TASK REQUIREMENTS>
(A) Using the article on European leaders preparing for war, answer these questions:
(i) In which issue of Executive Intelligence Review does the article appear?
(ii) What date opens the body of the article?
(iii) Who do the European governments expect might force Zelensky to accept Russia's peace terms?
(B) Write the next few sentences of the article on European leaders preparing for war, picking up right after its final sentence.

This article appears in the March 21, 2025 issue of Executive Intelligence Review.
Trump in Motion as Disruptor-in-Chief
London, European Leaders Prepare for War
[Print version of this article]

March 12—Across Western Europe, anxiety-ridden governments are scrambling to come up with a credible strategy to “defend” Ukraine, to increase defense spending to deter what they predict will be an expected Russian onslaught if Ukrainian President Volodymyr Zelensky is forced by United States President Donald Trump to submit to the terms for peace dictated by Russia. This, despite no evidence of a Russian intent to attack its European neighbors!

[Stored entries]
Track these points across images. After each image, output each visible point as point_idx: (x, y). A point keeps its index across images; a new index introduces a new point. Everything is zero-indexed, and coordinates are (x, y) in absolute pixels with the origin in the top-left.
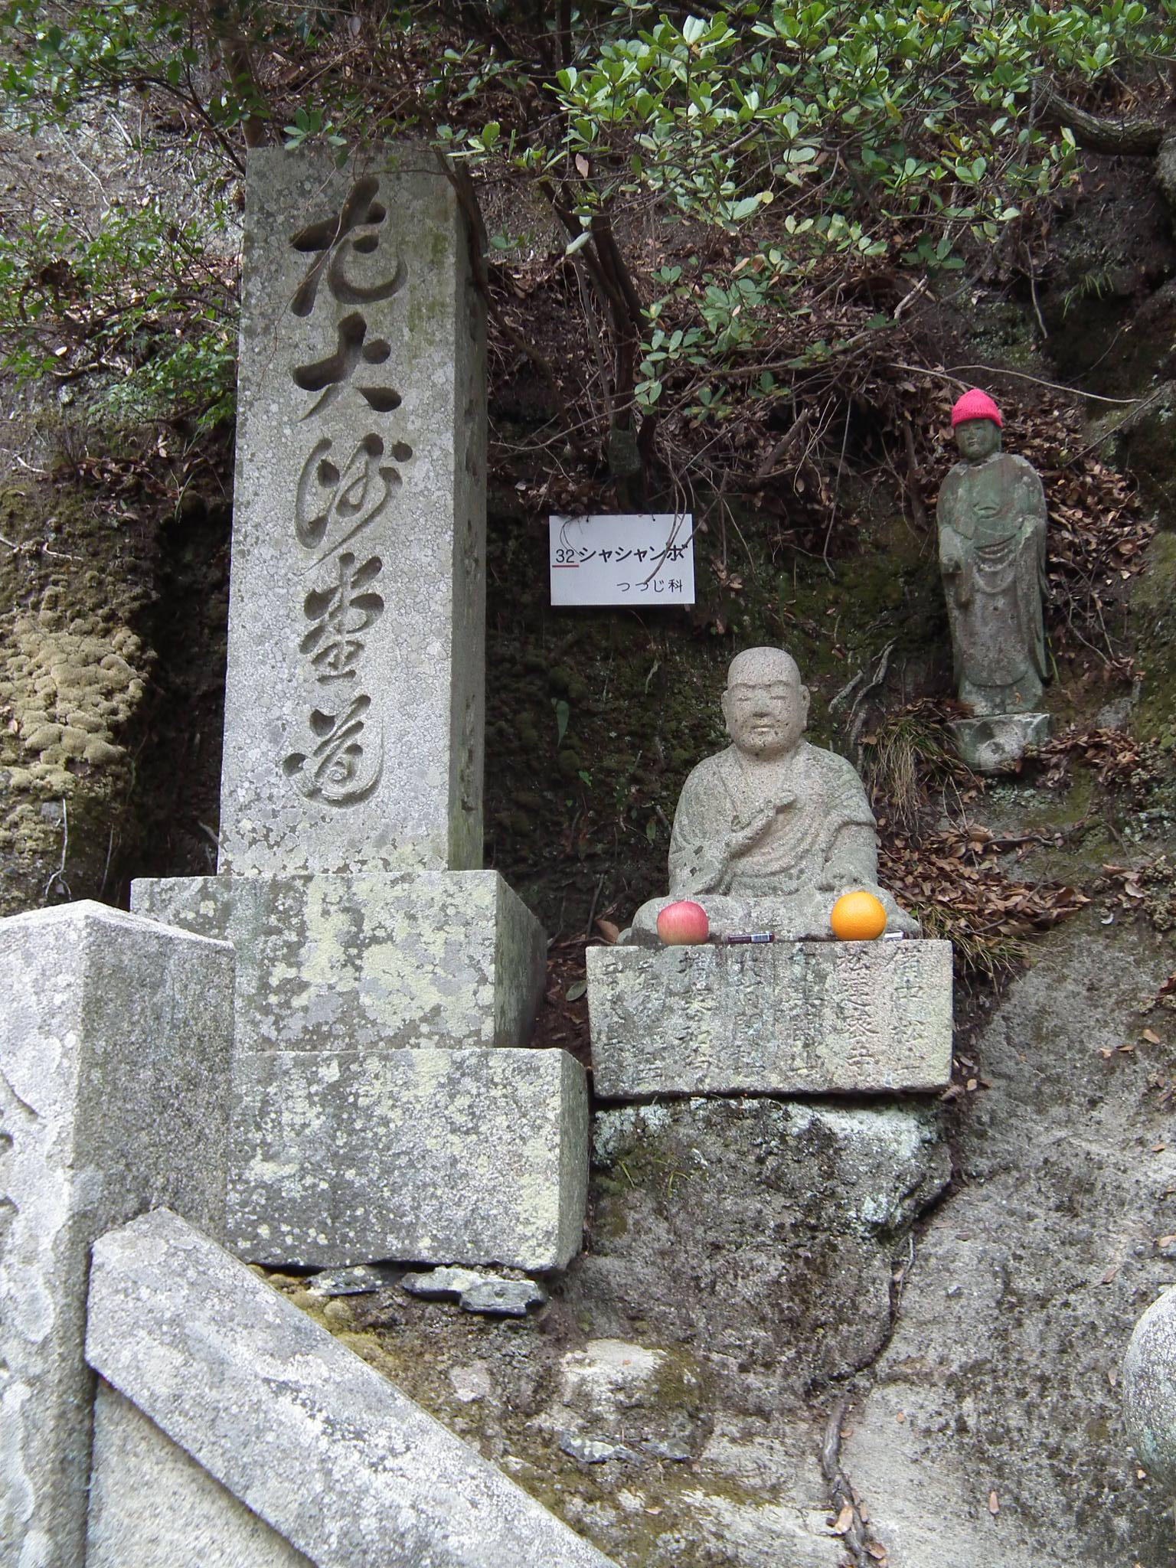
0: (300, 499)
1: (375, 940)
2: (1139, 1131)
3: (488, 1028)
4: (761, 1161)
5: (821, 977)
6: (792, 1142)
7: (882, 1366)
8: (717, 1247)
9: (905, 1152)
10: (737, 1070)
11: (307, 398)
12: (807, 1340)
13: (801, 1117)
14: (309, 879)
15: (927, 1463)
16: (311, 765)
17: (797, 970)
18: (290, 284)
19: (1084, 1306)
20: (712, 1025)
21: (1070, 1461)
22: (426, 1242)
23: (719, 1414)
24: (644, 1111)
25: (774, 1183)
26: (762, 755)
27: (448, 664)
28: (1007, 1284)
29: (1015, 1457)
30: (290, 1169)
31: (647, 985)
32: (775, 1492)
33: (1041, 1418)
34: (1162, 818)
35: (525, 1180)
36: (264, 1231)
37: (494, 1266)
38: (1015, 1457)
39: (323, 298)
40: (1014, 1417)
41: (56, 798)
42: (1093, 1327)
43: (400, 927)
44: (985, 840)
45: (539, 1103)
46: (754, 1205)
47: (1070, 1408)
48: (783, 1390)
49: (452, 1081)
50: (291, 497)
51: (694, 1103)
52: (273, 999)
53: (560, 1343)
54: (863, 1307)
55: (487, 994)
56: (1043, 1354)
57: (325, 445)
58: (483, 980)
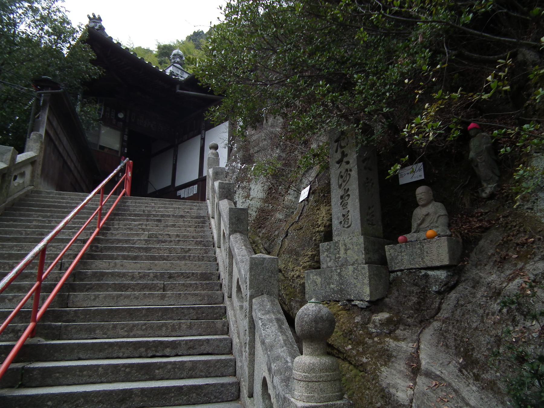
3: (364, 261)
4: (414, 281)
5: (423, 247)
7: (435, 318)
8: (406, 296)
10: (411, 264)
11: (338, 165)
13: (423, 272)
16: (343, 223)
18: (335, 149)
20: (406, 257)
25: (416, 285)
26: (424, 206)
29: (448, 335)
32: (404, 340)
37: (362, 300)
38: (448, 335)
39: (339, 149)
40: (450, 328)
41: (322, 232)
42: (469, 311)
43: (351, 246)
45: (95, 295)
51: (405, 271)
53: (373, 313)
55: (364, 256)
57: (341, 172)
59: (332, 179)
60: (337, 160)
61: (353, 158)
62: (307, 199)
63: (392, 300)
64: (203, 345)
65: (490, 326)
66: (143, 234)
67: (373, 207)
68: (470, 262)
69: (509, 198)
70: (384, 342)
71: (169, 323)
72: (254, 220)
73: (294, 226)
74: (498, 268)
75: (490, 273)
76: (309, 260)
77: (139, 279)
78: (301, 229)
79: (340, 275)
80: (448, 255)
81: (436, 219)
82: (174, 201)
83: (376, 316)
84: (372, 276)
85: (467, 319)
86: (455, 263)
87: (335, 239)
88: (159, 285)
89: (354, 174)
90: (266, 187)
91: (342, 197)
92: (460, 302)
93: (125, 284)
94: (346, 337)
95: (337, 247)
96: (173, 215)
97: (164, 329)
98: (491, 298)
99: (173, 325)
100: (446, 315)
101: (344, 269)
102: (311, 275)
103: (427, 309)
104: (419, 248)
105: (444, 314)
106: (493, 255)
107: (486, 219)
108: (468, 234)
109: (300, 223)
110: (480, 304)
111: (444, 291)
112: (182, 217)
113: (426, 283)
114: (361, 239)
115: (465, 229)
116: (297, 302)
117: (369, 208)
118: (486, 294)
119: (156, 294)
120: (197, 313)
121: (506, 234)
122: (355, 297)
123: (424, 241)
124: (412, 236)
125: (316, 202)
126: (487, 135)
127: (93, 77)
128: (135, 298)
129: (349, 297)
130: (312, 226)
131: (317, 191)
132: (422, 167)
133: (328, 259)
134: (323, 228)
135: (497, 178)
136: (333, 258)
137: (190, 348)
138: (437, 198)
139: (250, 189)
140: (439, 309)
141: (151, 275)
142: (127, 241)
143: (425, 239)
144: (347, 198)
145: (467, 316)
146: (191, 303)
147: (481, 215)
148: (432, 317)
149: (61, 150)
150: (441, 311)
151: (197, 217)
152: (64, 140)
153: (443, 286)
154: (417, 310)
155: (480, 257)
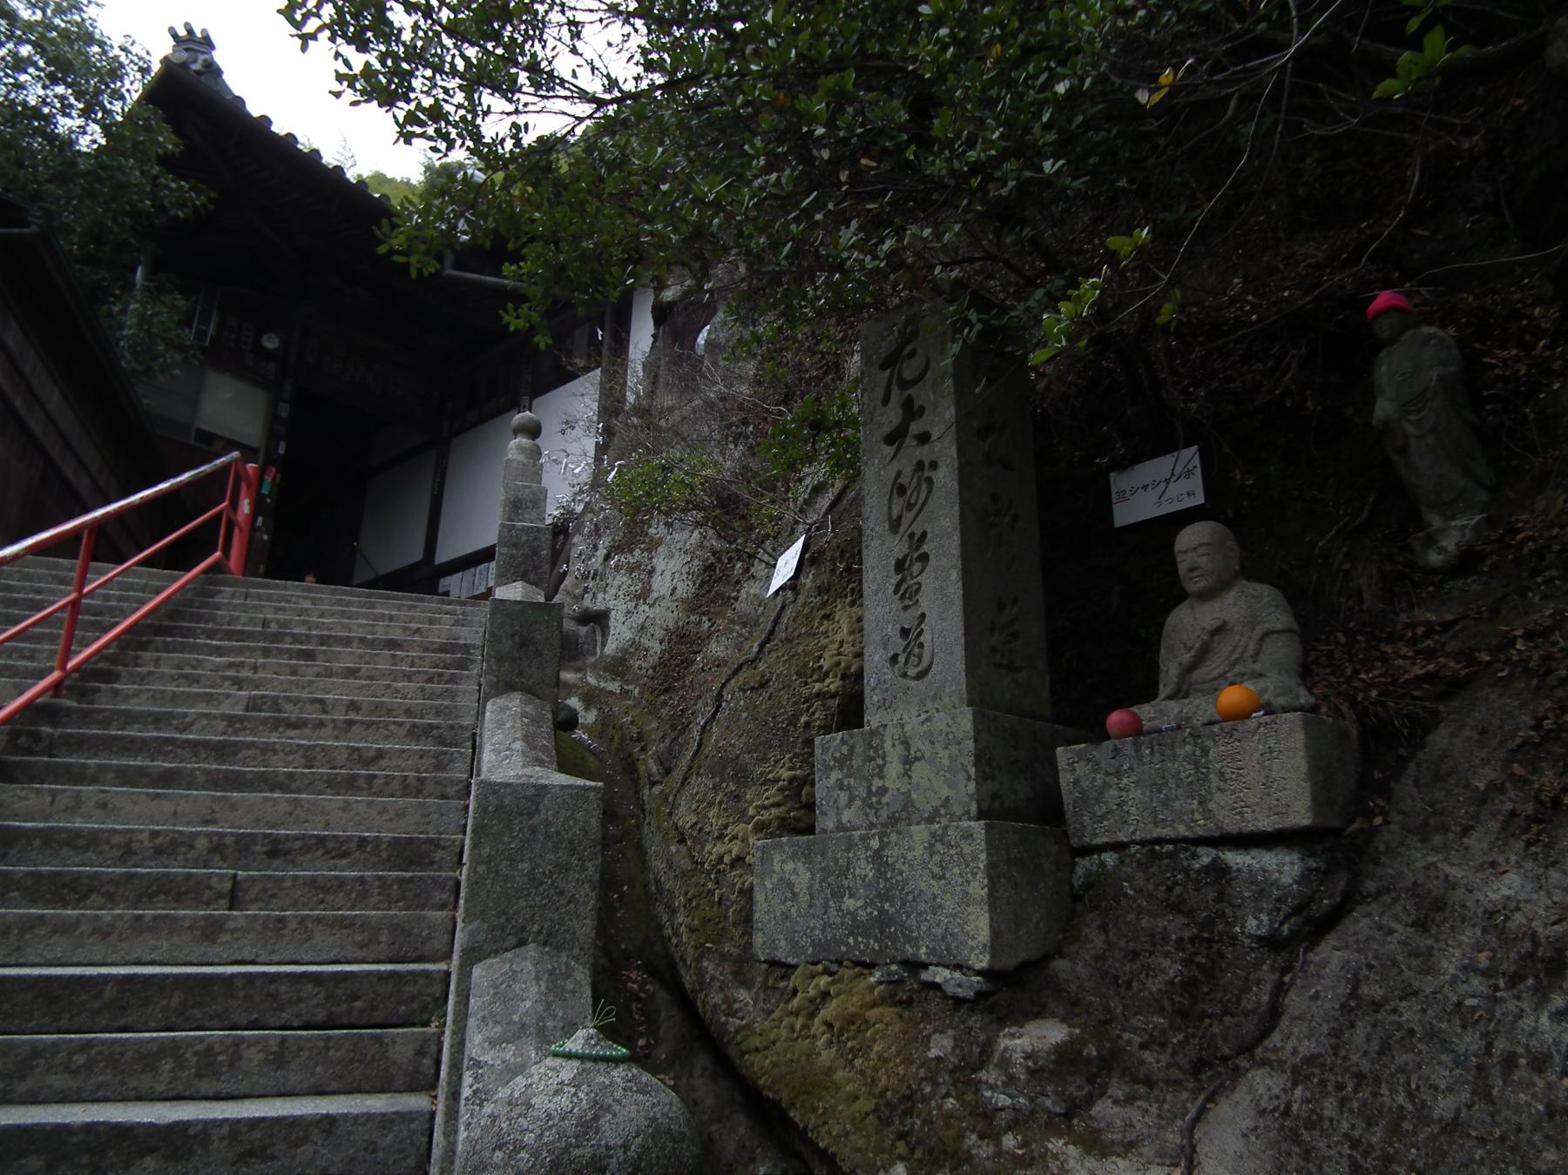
0: (890, 508)
1: (917, 759)
2: (1494, 855)
3: (974, 808)
4: (1170, 890)
5: (1205, 751)
6: (1193, 875)
7: (1259, 1051)
8: (1135, 955)
9: (1286, 880)
11: (889, 450)
12: (1196, 1027)
13: (1206, 856)
14: (885, 726)
15: (1253, 1139)
16: (902, 659)
17: (1188, 748)
18: (880, 391)
19: (1409, 1013)
20: (1136, 794)
21: (1366, 1154)
22: (923, 950)
23: (1115, 1081)
24: (1103, 856)
25: (1176, 907)
26: (1206, 596)
27: (960, 584)
28: (1354, 989)
30: (860, 903)
31: (1094, 771)
33: (1351, 1111)
34: (1554, 578)
35: (971, 909)
36: (851, 940)
37: (958, 967)
39: (895, 391)
40: (1329, 1108)
41: (833, 696)
42: (1412, 1032)
43: (926, 748)
44: (1427, 623)
45: (975, 858)
46: (1162, 923)
47: (1377, 1105)
48: (1168, 1066)
49: (931, 845)
50: (885, 509)
51: (1134, 848)
52: (874, 799)
53: (1002, 1021)
54: (1244, 1003)
55: (972, 786)
56: (1365, 1053)
57: (899, 474)
58: (969, 779)
59: (868, 500)
60: (887, 429)
61: (942, 417)
62: (793, 584)
63: (1081, 970)
64: (305, 1140)
65: (1525, 1120)
66: (228, 696)
67: (1014, 601)
68: (1396, 817)
69: (1549, 558)
70: (1043, 1156)
71: (190, 1043)
72: (654, 668)
73: (742, 676)
74: (1529, 844)
75: (1493, 865)
76: (778, 798)
77: (152, 858)
78: (764, 685)
79: (878, 858)
80: (1307, 785)
81: (1252, 647)
82: (380, 596)
83: (1012, 1036)
84: (1003, 867)
85: (1402, 1070)
86: (1335, 823)
87: (872, 719)
88: (214, 881)
89: (946, 477)
90: (696, 562)
91: (900, 566)
92: (1364, 990)
93: (77, 877)
94: (885, 1122)
95: (875, 752)
96: (362, 640)
97: (167, 1065)
98: (1514, 980)
99: (209, 1049)
100: (1308, 1047)
101: (894, 837)
102: (777, 857)
103: (1225, 1013)
104: (1189, 758)
105: (1296, 1038)
106: (1496, 788)
107: (1448, 649)
108: (1382, 703)
109: (762, 666)
110: (1459, 1005)
111: (1294, 936)
112: (393, 644)
113: (1219, 899)
114: (965, 721)
115: (1369, 685)
116: (724, 957)
117: (1001, 607)
118: (1483, 959)
119: (184, 917)
120: (329, 997)
121: (1548, 704)
122: (932, 951)
123: (1207, 730)
124: (1161, 712)
125: (820, 590)
126: (1441, 333)
127: (172, 212)
128: (95, 931)
129: (909, 950)
130: (799, 674)
131: (828, 555)
132: (1197, 461)
133: (843, 797)
134: (838, 683)
135: (1483, 496)
136: (861, 791)
137: (250, 1153)
138: (1253, 567)
139: (651, 572)
140: (1273, 1015)
141: (202, 843)
142: (158, 720)
143: (1211, 723)
144: (917, 567)
145: (1402, 1058)
146: (325, 957)
147: (1429, 633)
148: (1247, 1049)
149: (36, 425)
150: (1284, 1023)
151: (443, 648)
152: (54, 398)
153: (1287, 917)
154: (1184, 1016)
155: (1440, 795)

ANSWERS FOR THIS EXERCISE>
(A)
(i) The March 21, 2025 issue.
(ii) March 12.
(iii) United States President Donald Trump.

(B)
The inability to present a convincing case of an aggressive Russian imperial desire to overrun Europe has not stopped the war hawks in European governments and institutions from demanding more than one trillion euros for a defense build-up to prepare for a Russian attack. The latest display of this hysteria was a meeting convened March 11 by French President Emmanuel Macron, who brought armed forces chiefs from 37 countries to Paris. According to a French source quoted in the Italian daily Libero, Macron urged them to move from the concept, to the plan of deploying European troops in Ukraine. The co-hosts for this event were French Army Chief of Staff General Thierry Burkhard, and his British counterpart, Admiral Tony Radakin.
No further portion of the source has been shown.